Basic Workflow

The typical GenCSS workflow is simple:

  1. Open GenCSS and connect to your (blank) globals.css file
  2. Set up or adjust your core design values using the User Interface.
  3. Generate the CSS you need by pressing “Push to file”.
  4. Use the generated variables, tokens, and classes while building your site or app.
  5. Return to GenCSS whenever you want to adjust or expand the system.

You are not locked into anything. The CSS is yours to use, edit, and adapt.

Using GenCSS with FEWD Studio

GenCSS works especially well alongside FEWD Studio.

FEWD Studio gives you a visual front-end development environment where you can work with real HTML, CSS, and JavaScript files.

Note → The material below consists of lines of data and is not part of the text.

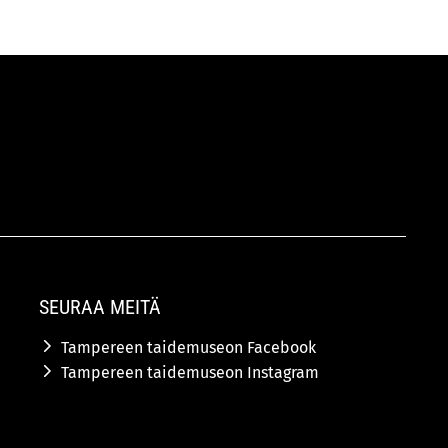
SEURAA MEITÄ
Tampereen taidemuseon Facebook
Tampereen taidemuseon Instagram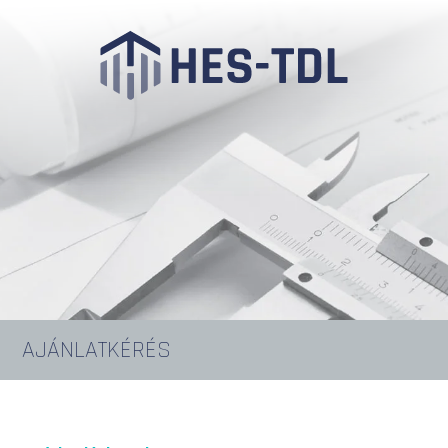
AJÁNLATKÉRÉS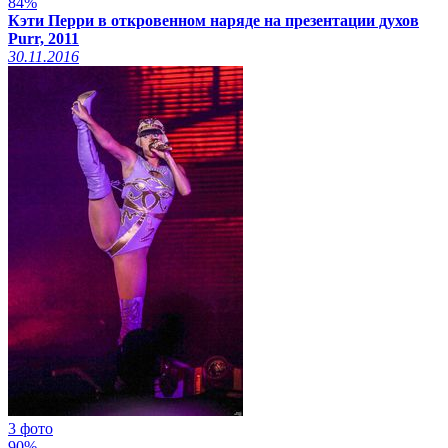
84%
Кэти Перри в откровенном наряде на презентации духов
Purr, 2011
30.11.2016
3 фото
90%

GenCSS can provide the CSS foundations that FEWD Studio then uses inside your project.

A common workflow would be:

  1. Use GenCSS to create your design tokens, variables, and utility classes.
  2. Add the generated CSS to your global stylesheet.
  3. Open the project in FEWD Studio.
  4. Build your page structure visually.
  5. Apply your generated classes and variables as you work.
  6. Continue editing the real project files directly.

This gives you the benefit of a structured CSS system while still working in a real front-end development workflow.

Using GenCSS without FEWD Studio

You do not need FEWD Studio to use GenCSS.

The CSS generated by GenCSS can be used in standard front-end projects, including:

  • Static HTML websites
  • Astro projects
  • React projects
  • Next.js projects
  • WordPress themes
  • WordPress page builder projects, such as Bricks, Etch or even Breakdance.
  • Any project where you can add custom CSS

As long as your project can use a stylesheet, you can use CSS generated by GenCSS.

Where to place the generated CSS

In most projects, the generated CSS should be placed in your main global stylesheet.

This might be a file such as:

global.css styles.css main.css app.css

For WordPress projects, you may add the CSS to your theme stylesheet, child theme stylesheet, custom code area, or builder-level global CSS area depending on your setup.

For Astro, React, or Next.js projects, you would usually place the CSS in your global stylesheet and import it into your project in the normal way.

Start small

You do not need to use everything GenCSS can generate on day one.

A sensible starting point is to generate the basics first:

  • Colours
  • Typography values
  • Spacing values
  • Container widths
  • Basic utility classes

Once those are in place, you can add more advanced utilities or design values as your project grows.

The best CSS systems are useful, not bloated. GenCSS is most effective when you generate what you actually need.

Editing the generated CSS

The CSS generated by GenCSS is normal CSS.

That means you can edit it manually whenever you want. You are not required to keep using GenCSS after generating the output, and you are not locked into a hidden system.

If you want to rename a variable, adjust a value, remove unused utilities, or combine the output with your existing stylesheet, you can.

GenCSS is a helper, not a dependency.